Уснуть, конечно, никто и не пытался, просто дремали. Каждый думал о своем, о семье, о предстоящем бое. Цой, подтрунивая над Кым Суном, забыл было о своих тревогах, но сейчас все всплыло снова. Цой забывался на людях, но лишь стоило ему остаться наедине с самим собой, как мысли неумолимо возвращались в поселок и сердце начинало учащенно биться. Старику так хотелось скорее повидать свою семью! Но хватит ли у него сил наравне с молодыми сражаться в предстоящем бою?

Его забытье нарушил осторожный толчок в плечо. Цой открыл глаза.
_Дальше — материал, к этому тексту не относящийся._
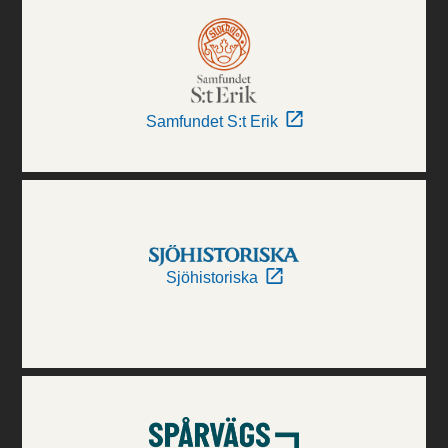
Samfundet S:t Erik
Sjöhistoriska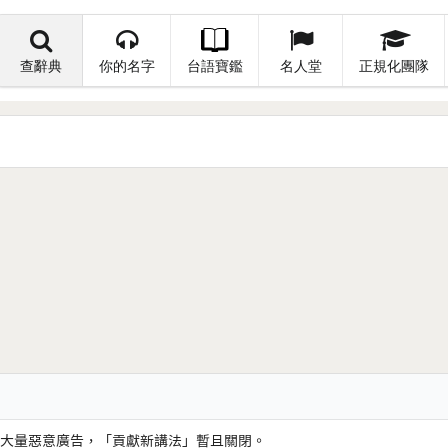
查辭典
你的名字
台語寶鑑
名人堂
正規化團隊
大量惡意廣告，「貢獻新講法」暫且關閉。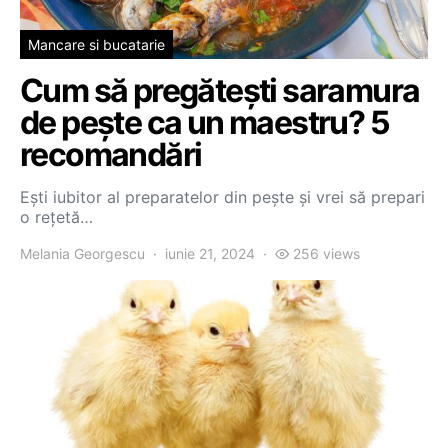
Mancare si bucatarie
Cum să pregătești saramura
de pește ca un maestru? 5
recomandări
Ești iubitor al preparatelor din pește și vrei să prepari
o rețetă…
Melania Georgescu
iunie 21, 2024
256 views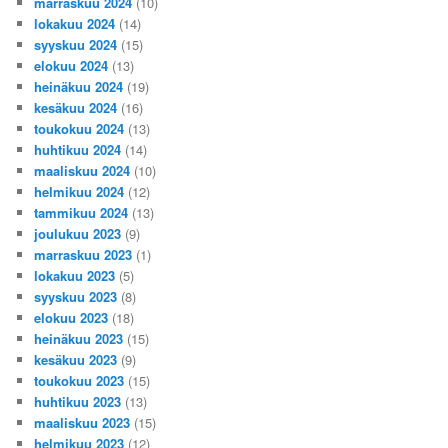
marraskuu 2024
(10)
lokakuu 2024
(14)
syyskuu 2024
(15)
elokuu 2024
(13)
heinäkuu 2024
(19)
kesäkuu 2024
(16)
toukokuu 2024
(13)
huhtikuu 2024
(14)
maaliskuu 2024
(10)
helmikuu 2024
(12)
tammikuu 2024
(13)
joulukuu 2023
(9)
marraskuu 2023
(1)
lokakuu 2023
(5)
syyskuu 2023
(8)
elokuu 2023
(18)
heinäkuu 2023
(15)
kesäkuu 2023
(9)
toukokuu 2023
(15)
huhtikuu 2023
(13)
maaliskuu 2023
(15)
helmikuu 2023
(12)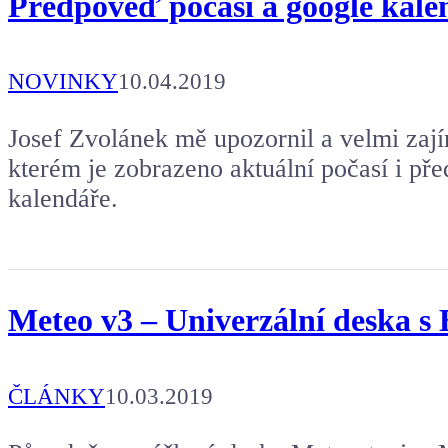
Předpověď počasí a google kale
NOVINKY
10.04.2019
Josef Zvolánek mě upozornil a velmi zají
kterém je zobrazeno aktuální počasí i př
kalendáře.
Meteo v3 – Univerzální deska 
ČLÁNKY
10.03.2019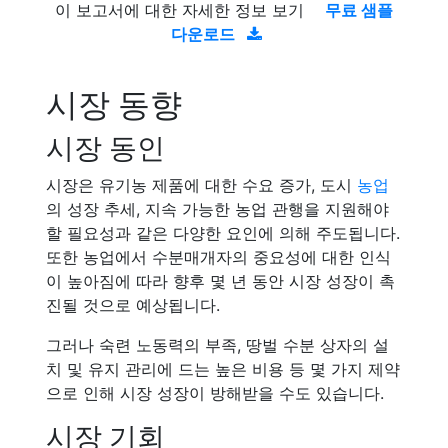
이 보고서에 대한 자세한 정보 보기
무료 샘플
다운로드
시장 동향
시장 동인
시장은 유기농 제품에 대한 수요 증가, 도시
농업
의 성장 추세, 지속 가능한 농업 관행을 지원해야
할 필요성과 같은 다양한 요인에 의해 주도됩니다.
또한 농업에서 수분매개자의 중요성에 대한 인식
이 높아짐에 따라 향후 몇 년 동안 시장 성장이 촉
진될 것으로 예상됩니다.
그러나 숙련 노동력의 부족, 땅벌 수분 상자의 설
치 및 유지 관리에 드는 높은 비용 등 몇 가지 제약
으로 인해 시장 성장이 방해받을 수도 있습니다.
시장 기회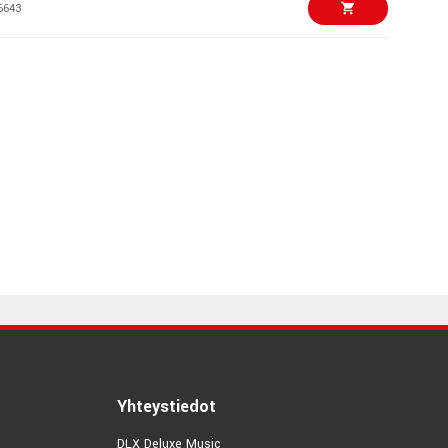
6643
€257,00/pari
-Family Mastersound
8058
€2066,00
ecial Satin Wine
4238
€559,00/kpl
8" Swamp Dawg
5265
€5666,00
-200 Antique
0814
€129,00/kpl
Yhteystiedot
ett Solo 4th
DLX Deluxe Music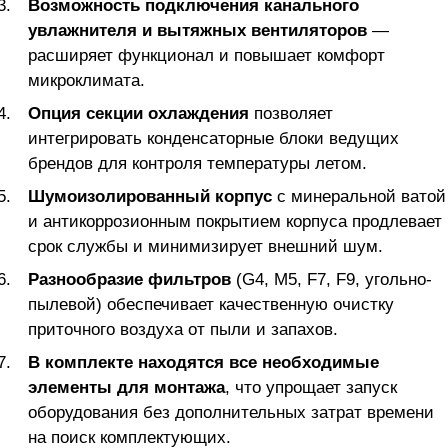
Возможность подключения канального
увлажнителя и вытяжных вентиляторов
—
расширяет функционал и повышает комфорт
микроклимата.
Опция секции охлаждения
позволяет
интегрировать конденсаторные блоки ведущих
брендов для контроля температуры летом.
Шумоизолированный корпус
с минеральной ватой
и антикоррозионным покрытием корпуса продлевает
срок службы и минимизирует внешний шум.
Разнообразие фильтров
(G4, M5, F7, F9, угольно-
пылевой) обеспечивает качественную очистку
приточного воздуха от пыли и запахов.
В комплекте находятся все необходимые
элементы для монтажа
, что упрощает запуск
оборудования без дополнительных затрат времени
на поиск комплектующих.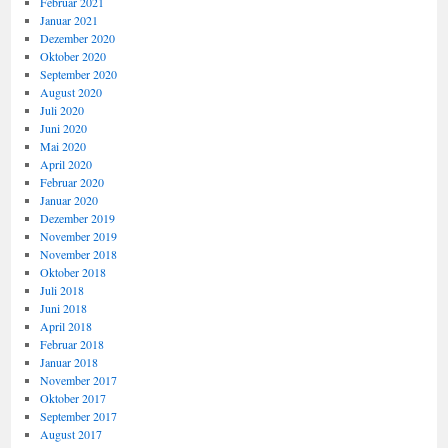
Februar 2021
Januar 2021
Dezember 2020
Oktober 2020
September 2020
August 2020
Juli 2020
Juni 2020
Mai 2020
April 2020
Februar 2020
Januar 2020
Dezember 2019
November 2019
November 2018
Oktober 2018
Juli 2018
Juni 2018
April 2018
Februar 2018
Januar 2018
November 2017
Oktober 2017
September 2017
August 2017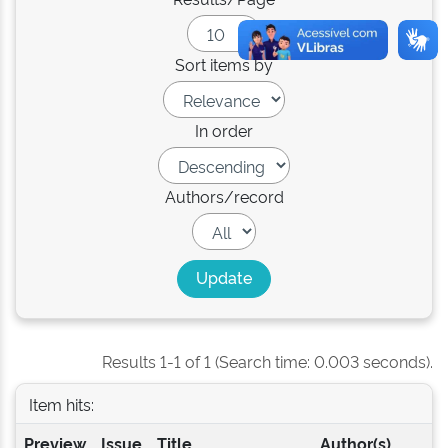
Sort items by
In order
Authors/record
Results 1-1 of 1 (Search time: 0.003 seconds).
Item hits:
Preview
Issue
Title
Author(s)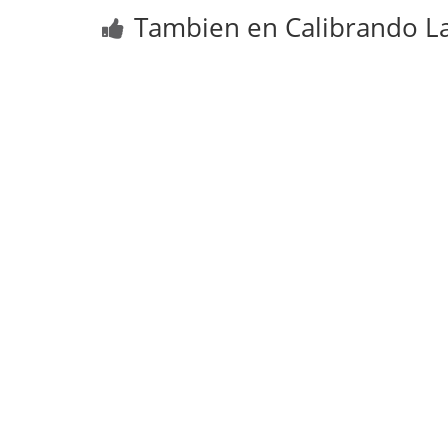
Tambien en Calibrando La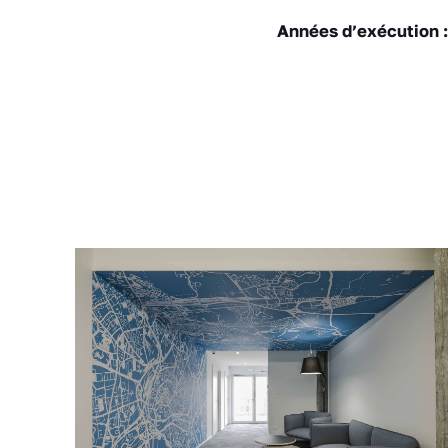
Années d’exécution 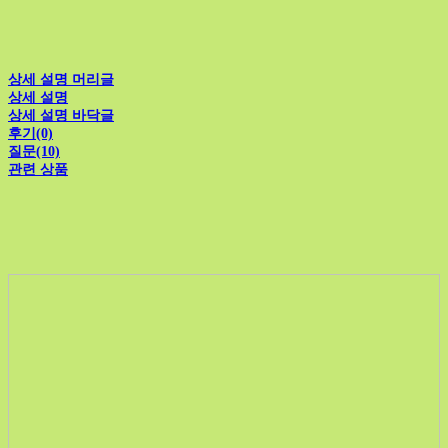
상세 설명 머리글
상세 설명
상세 설명 바닥글
후기(0)
질문(10)
관련 상품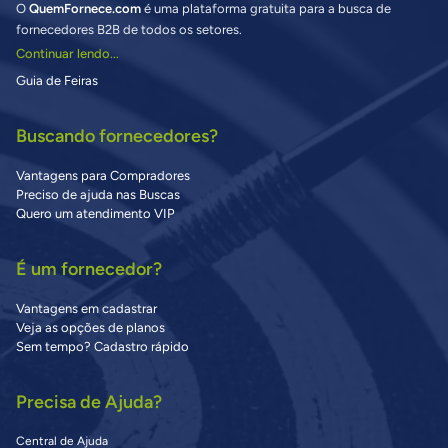
O
QuemFornece.com
é uma plataforma gratuita para a busca de
fornecedores B2B de todos os setores.
Continuar lendo...
Guia de Feiras
Buscando fornecedores?
Vantagens para Compradores
Preciso de ajuda nas Buscas
Quero um atendimento VIP
É um fornecedor?
Vantagens em cadastrar
Veja as opções de planos
Sem tempo? Cadastro rápido
Precisa de Ajuda?
Central de Ajuda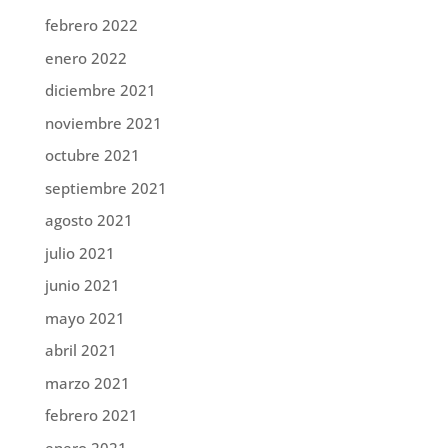
febrero 2022
enero 2022
diciembre 2021
noviembre 2021
octubre 2021
septiembre 2021
agosto 2021
julio 2021
junio 2021
mayo 2021
abril 2021
marzo 2021
febrero 2021
enero 2021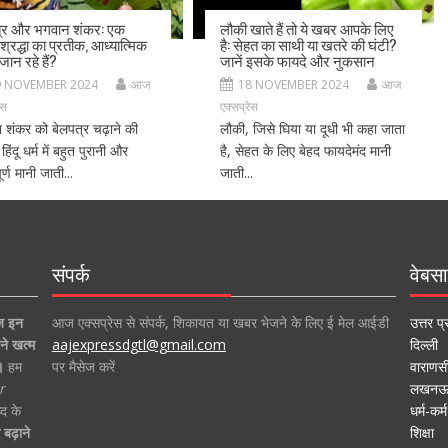
त्र और भगवान शंकर: एक
लौकी खाते हैं तो ये खबर आपके लिए
 श्रद्धा का प्रतीक, आध्यात्मिक
है: सेहत का साथी या खतरे की घंटी?
जान रहे हैं?
जानें इसके फायदे और नुकसान
9 NOVEMBER 2024
आज
18 NOVEMBER 2024
आज
ेस
एक्सप्रेस
 शंकर को बेलपत्र चढ़ाने की
लौकी, जिसे घिया या दूधी भी कहा जाता
 हिंदू धर्म में बहुत पुरानी और
है, सेहत के लिए बेहद फायदेमंद मानी
ूर्ण मानी जाती...
जाती...
संपर्क
वेबसा
ज इन
आज एक्सप्रेस से संपर्क, शिकायत या खबर भेजने के लिए ई मेल आईडी
उत्तर प्
ने खत्म
aajexpressdgtl@gmail.com
दिल्ली
।
हम
पर मैसेज करें
वाराणस
r
लखन
द के
धर्म-कर्म
बढ़ाने
शिक्षा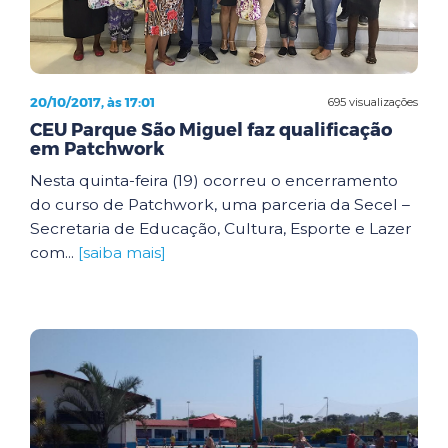
20/10/2017, às 17:01
695 visualizações
CEU Parque São Miguel faz qualificação
em Patchwork
Nesta quinta-feira (19) ocorreu o encerramento
do curso de Patchwork, uma parceria da Secel –
Secretaria de Educação, Cultura, Esporte e Lazer
com...
[saiba mais]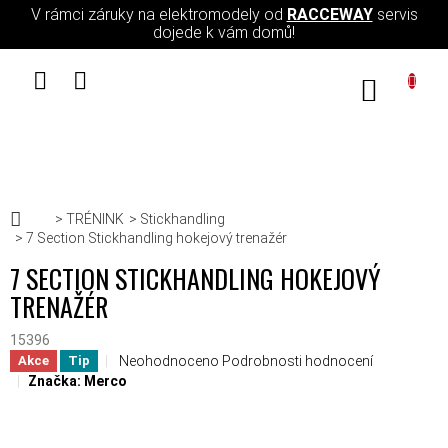
Přejít na obsah
V rámci záruky na elektromodely od
RACCEWAY
servis
dojede k vám domů!
NÁKUPN
Domů
TRÉNINK
Stickhandling
7 Section Stickhandling hokejový trenažér
7 SECTION STICKHANDLING HOKEJOVÝ
TRENAŽÉR
15396
Průměrné hodnocení produktu je 0,0 z 5 hvězdiček.
Neohodnoceno
Podrobnosti hodnocení
Akce
Tip
Značka:
Merco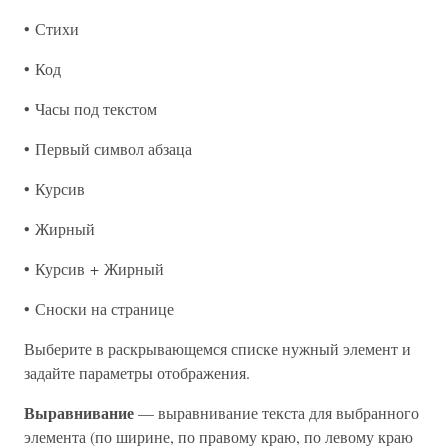
• Стихи
• Код
• Часы под текстом
• Первый символ абзаца
• Курсив
• Жирный
• Курсив + Жирный
• Сноски на странице
Выберите в раскрывающемся списке нужный элемент и
задайте параметры отображения.
Выравнивание
— выравнивание текста для выбранного
элемента (по ширине, по правому краю, по левому краю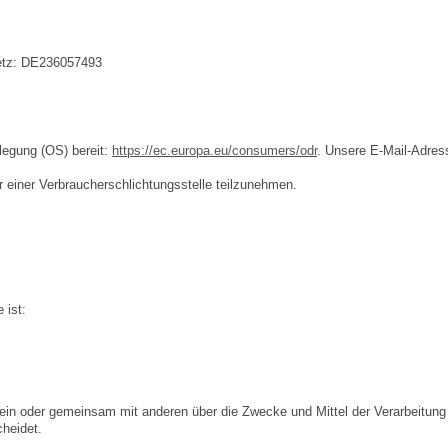
etz: DE236057493
ilegung (OS) bereit:
https://ec.europa.eu/consumers/odr
. Unsere E-Mail-Adres
vor einer Verbraucherschlichtungsstelle teilzunehmen.
 ist:
 allein oder gemeinsam mit anderen über die Zwecke und Mittel der Verarbeitung
heidet.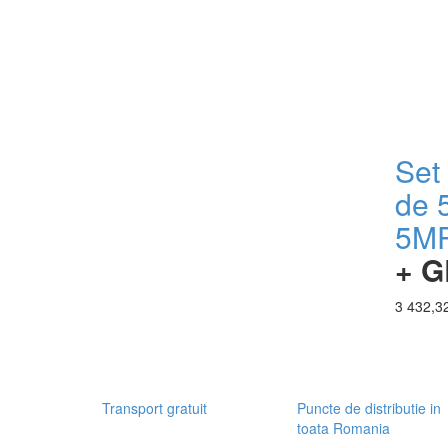
Set
de 
5M
+ G
3 432,32
Transport gratuit
Puncte de distributie in
toata Romania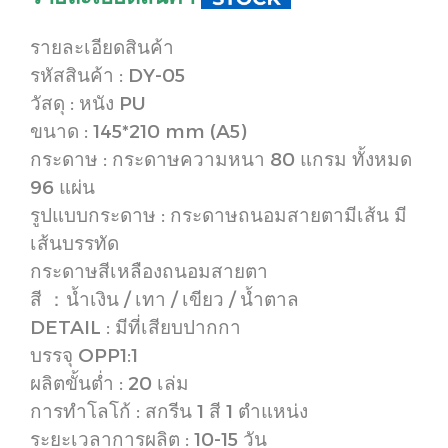
รายละเอียดสินค้า
รหัสสินค้า : DY-05
วัสดุ : หนัง PU
ขนาด : 145*210 mm (A5)
กระดาษ : กระดาษความหนา 80 แกรม ทั้งหมด
96 แผ่น
รูปแบบกระดาษ : กระดาษถนอมสายตามีเส้น มี
เส้นบรรทัด
กระดาษสีเหลืองถนอมสายตา
สี ：น้ำเงิน / เทา / เขียว / น้ำตาล
DETAIL : มีที่เสียบปากกา
บรรจุ OPP1:1
ผลิตขั้นต่ำ : 20 เล่ม
การทำโลโก้ : สกรีน 1 สี 1 ตำแหน่ง
ระยะเวลาการผลิต : 10-15 วัน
Рядом с ним стоял Кым Сун, взгляд у него был озабоченный, беспокойный.

— Уже пора?—вскочил Цой.

— Нет. Отдыхай, — успокоил его Кым Сун. Он приложил к губам указательный палец, о чем-то раздумывая. Затем положил руку на плечо Цою, привлек его к себе и нагнулся к самому уху. Казалось, он хочет сообщить что-то важное. Старик заглянул в лицо Кым Суна, быстро поднялся и вышел вместе с ним на улицу.

. Солнце склонилось к гребню сопок, окрасив небо в багряный цвет. Вороны, громко каркая, кружили над домами. Кым Сун осмотрелся по сторонам и, прячась от пронизывающего ветра, шагнул через сугроб, к стене.

«Чего он хочет?» — вопросительно посмотрел на него Цой и терпеливо последовал за Кым Суном. У стены низко нависали ветки березы. Кым Сун остановился и еще раз огляделся.

— Хочу с тобой посоветоваться, — заговорщически произнес он, стараясь избежать взгляда старика. — Дело очень важное. Кроме тебя, не с кем поговорить. Ты — мой сосед, мы с тобой, как говорится, из одной кастрюли сою ели. В общем я на тебя целиком полагаюсь, потому и решился…

— В чем дело?—Цою тоже передалось его возбуждение.

— Давай покурим — расскажу,—он вытащил кисет, размял сухие листья и угостил Цоя. Старик свернул козью ножку. Кым Сун долго чиркал кремнем, пока зажегся фитиль.

— Ну говори, какое у тебя дело!—торопил Цой.

— А не будешь потом смеяться?

— Не буду.

— Что ты думаешь о предстоящем бое?

— Как это «что думаешь»?—удивился Цой.

— Думаешь, мы победим? А?—он круглыми глазами уставился на старика.

— Что-то я не пойму тебя, Сун.

— Неужели ты веришь в эту безрассудную затею? С их стороны — свыше ста человек, настоящие солдаты, не нам чета, да и оружие их не сравнить с нашим, а у нас только винтовки да самодельные гранаты. Это все равно, что с палкой на тигра идти. — Кым Сун тяжело вздохнул.

— …?

Цой молчал, выжидая. Тем временем Кым Сун, решив, что и старик сомневается в успехе операции, продолжал:

— И потом… Есть ли нужда освобождать поселок?… Риса хватает, собрали с окрестных крестьян налоги… Мясо тоже есть. Обуты, одеты. Что еще нужно? Зиму проживем, а там видно будет. Если освободим шахту, придется рабочих взять на паек. Ну скажи, разве я не прав? И кроме того, обозлим американцев, они тогда уж совсем озвереют. Ума не приложу, почему командир решился на это безрассудство? Пусть воюют рабочие. Им все равно есть нечего. У них там семьи… Но нам, крестьянам, зачем класть голову ради них?! В нашей деревне все останется по-прежнему, поверь мне…

Старик Цой продолжал молча слушать, только желваки выдавали его волнение.

— …Всю прошлую ночь думал, прикидывал. Боялся кому-нибудь другому сказать такое… Только тебе и решился…

— Ну, все у тебя? — сурово спросил Цой.

— Все. Ты как думаешь? Я ошибаюсь?

— Что ж ты предлагаешь?

— Давай пойдем к председателю уездного комитета. Он свой, поймет. Давай попросим его, чтобы крестьянам разрешили не участвовать в атаке на шахту. Мы скажем ему, что когда настанет очередь освобождать нашу деревню, то и мы будем сражаться. В конце концов, зачем мы вступили в отряд — чтобы выжить или чтобы умереть? Я хочу вернуться домой живым.